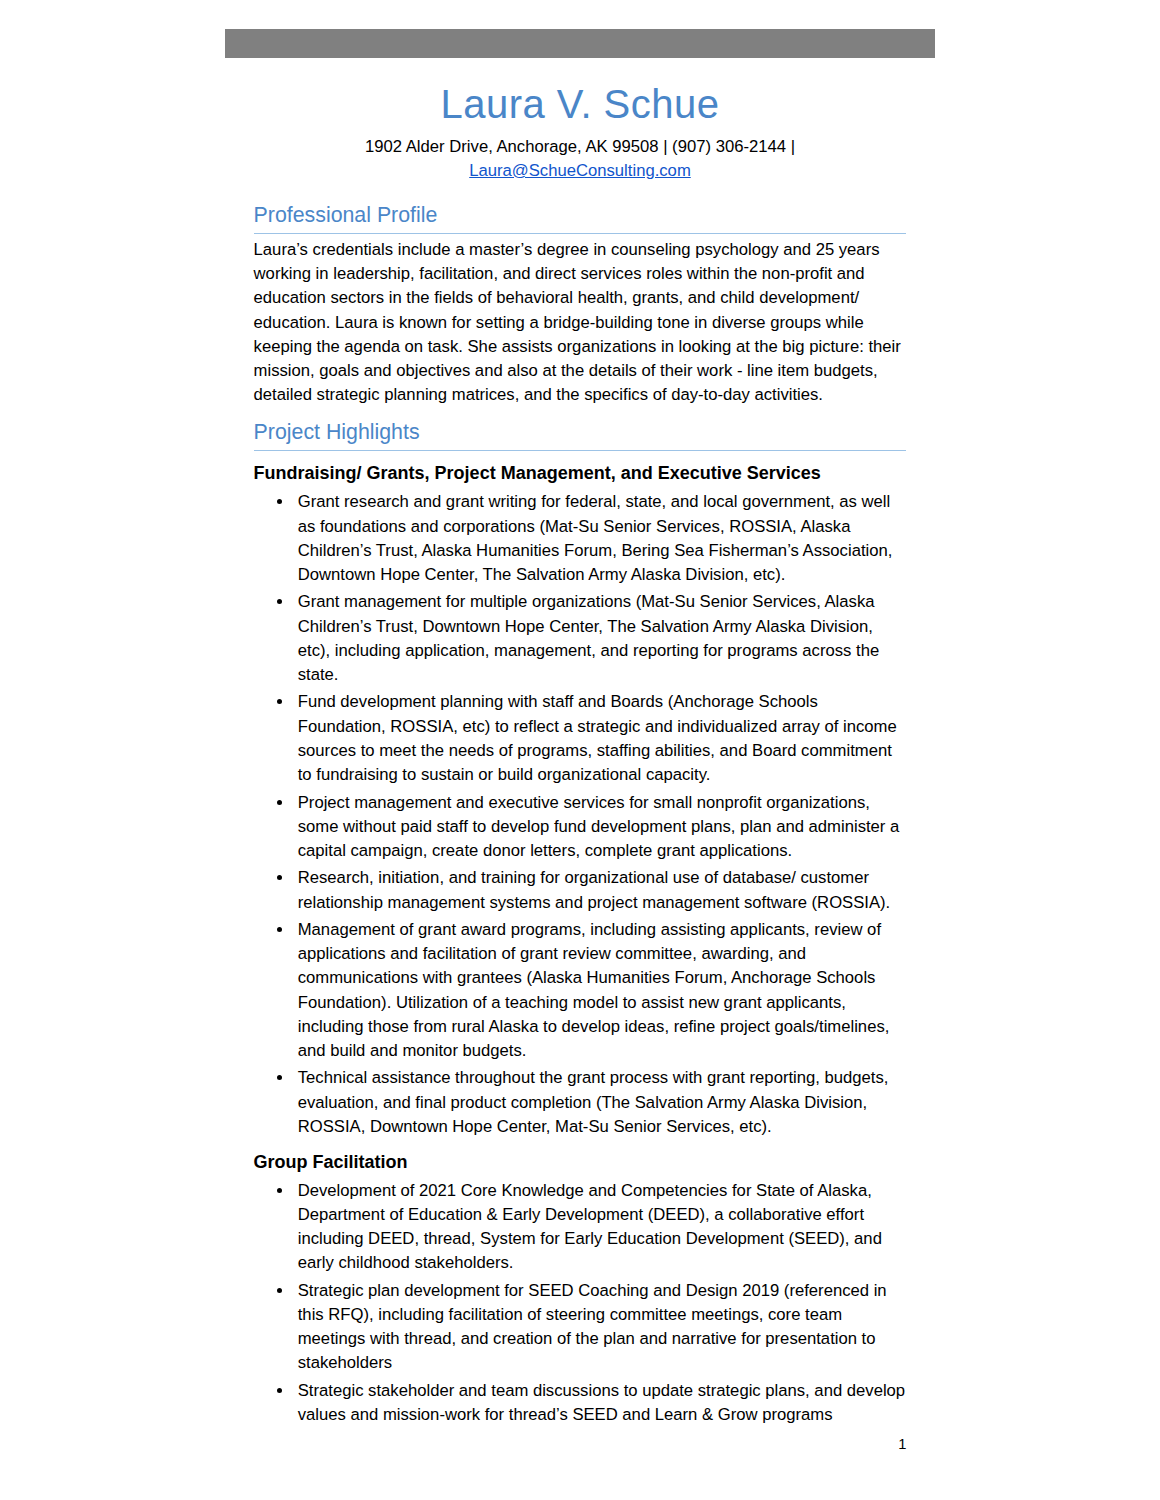Laura V. Schue
1902 Alder Drive, Anchorage, AK 99508 | (907) 306-2144 | Laura@SchueConsulting.com
Professional Profile
Laura’s credentials include a master’s degree in counseling psychology and 25 years working in leadership, facilitation, and direct services roles within the non-profit and education sectors in the fields of behavioral health, grants, and child development/ education. Laura is known for setting a bridge-building tone in diverse groups while keeping the agenda on task. She assists organizations in looking at the big picture: their mission, goals and objectives and also at the details of their work - line item budgets, detailed strategic planning matrices, and the specifics of day-to-day activities.
Project Highlights
Fundraising/ Grants, Project Management, and Executive Services
Grant research and grant writing for federal, state, and local government, as well as foundations and corporations (Mat-Su Senior Services, ROSSIA, Alaska Children’s Trust, Alaska Humanities Forum, Bering Sea Fisherman’s Association, Downtown Hope Center, The Salvation Army Alaska Division, etc).
Grant management for multiple organizations (Mat-Su Senior Services, Alaska Children’s Trust, Downtown Hope Center, The Salvation Army Alaska Division, etc), including application, management, and reporting for programs across the state.
Fund development planning with staff and Boards (Anchorage Schools Foundation, ROSSIA, etc) to reflect a strategic and individualized array of income sources to meet the needs of programs, staffing abilities, and Board commitment to fundraising to sustain or build organizational capacity.
Project management and executive services for small nonprofit organizations, some without paid staff to develop fund development plans, plan and administer a capital campaign, create donor letters, complete grant applications.
Research, initiation, and training for organizational use of database/ customer relationship management systems and project management software (ROSSIA).
Management of grant award programs, including assisting applicants, review of applications and facilitation of grant review committee, awarding, and communications with grantees (Alaska Humanities Forum, Anchorage Schools Foundation). Utilization of a teaching model to assist new grant applicants, including those from rural Alaska to develop ideas, refine project goals/timelines, and build and monitor budgets.
Technical assistance throughout the grant process with grant reporting, budgets, evaluation, and final product completion (The Salvation Army Alaska Division, ROSSIA, Downtown Hope Center, Mat-Su Senior Services, etc).
Group Facilitation
Development of 2021 Core Knowledge and Competencies for State of Alaska, Department of Education & Early Development (DEED), a collaborative effort including DEED, thread, System for Early Education Development (SEED), and early childhood stakeholders.
Strategic plan development for SEED Coaching and Design 2019 (referenced in this RFQ), including facilitation of steering committee meetings, core team meetings with thread, and creation of the plan and narrative for presentation to stakeholders
Strategic stakeholder and team discussions to update strategic plans, and develop values and mission-work for thread’s SEED and Learn & Grow programs
1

_HOW TO COMPLETE THIS TASK_
An exact copy of every entry above is required, without the pictures.

_RESULT OF THE EXERCISE_
Laura V. Schue
1902 Alder Drive, Anchorage, AK 99508 | (907) 306-2144 | Laura@SchueConsulting.com
Professional Profile
Laura’s credentials include a master’s degree in counseling psychology and 25 years working in leadership, facilitation, and direct services roles within the non-profit and education sectors in the fields of behavioral health, grants, and child development/ education. Laura is known for setting a bridge-building tone in diverse groups while keeping the agenda on task. She assists organizations in looking at the big picture: their mission, goals and objectives and also at the details of their work - line item budgets, detailed strategic planning matrices, and the specifics of day-to-day activities.
Project Highlights
Fundraising/ Grants, Project Management, and Executive Services
Grant research and grant writing for federal, state, and local government, as well as foundations and corporations (Mat-Su Senior Services, ROSSIA, Alaska Children’s Trust, Alaska Humanities Forum, Bering Sea Fisherman’s Association, Downtown Hope Center, The Salvation Army Alaska Division, etc).
Grant management for multiple organizations (Mat-Su Senior Services, Alaska Children’s Trust, Downtown Hope Center, The Salvation Army Alaska Division, etc), including application, management, and reporting for programs across the state.
Fund development planning with staff and Boards (Anchorage Schools Foundation, ROSSIA, etc) to reflect a strategic and individualized array of income sources to meet the needs of programs, staffing abilities, and Board commitment to fundraising to sustain or build organizational capacity.
Project management and executive services for small nonprofit organizations, some without paid staff to develop fund development plans, plan and administer a capital campaign, create donor letters, complete grant applications.
Research, initiation, and training for organizational use of database/ customer relationship management systems and project management software (ROSSIA).
Management of grant award programs, including assisting applicants, review of applications and facilitation of grant review committee, awarding, and communications with grantees (Alaska Humanities Forum, Anchorage Schools Foundation). Utilization of a teaching model to assist new grant applicants, including those from rural Alaska to develop ideas, refine project goals/timelines, and build and monitor budgets.
Technical assistance throughout the grant process with grant reporting, budgets, evaluation, and final product completion (The Salvation Army Alaska Division, ROSSIA, Downtown Hope Center, Mat-Su Senior Services, etc).
Group Facilitation
Development of 2021 Core Knowledge and Competencies for State of Alaska, Department of Education & Early Development (DEED), a collaborative effort including DEED, thread, System for Early Education Development (SEED), and early childhood stakeholders.
Strategic plan development for SEED Coaching and Design 2019 (referenced in this RFQ), including facilitation of steering committee meetings, core team meetings with thread, and creation of the plan and narrative for presentation to stakeholders
Strategic stakeholder and team discussions to update strategic plans, and develop values and mission-work for thread’s SEED and Learn & Grow programs
1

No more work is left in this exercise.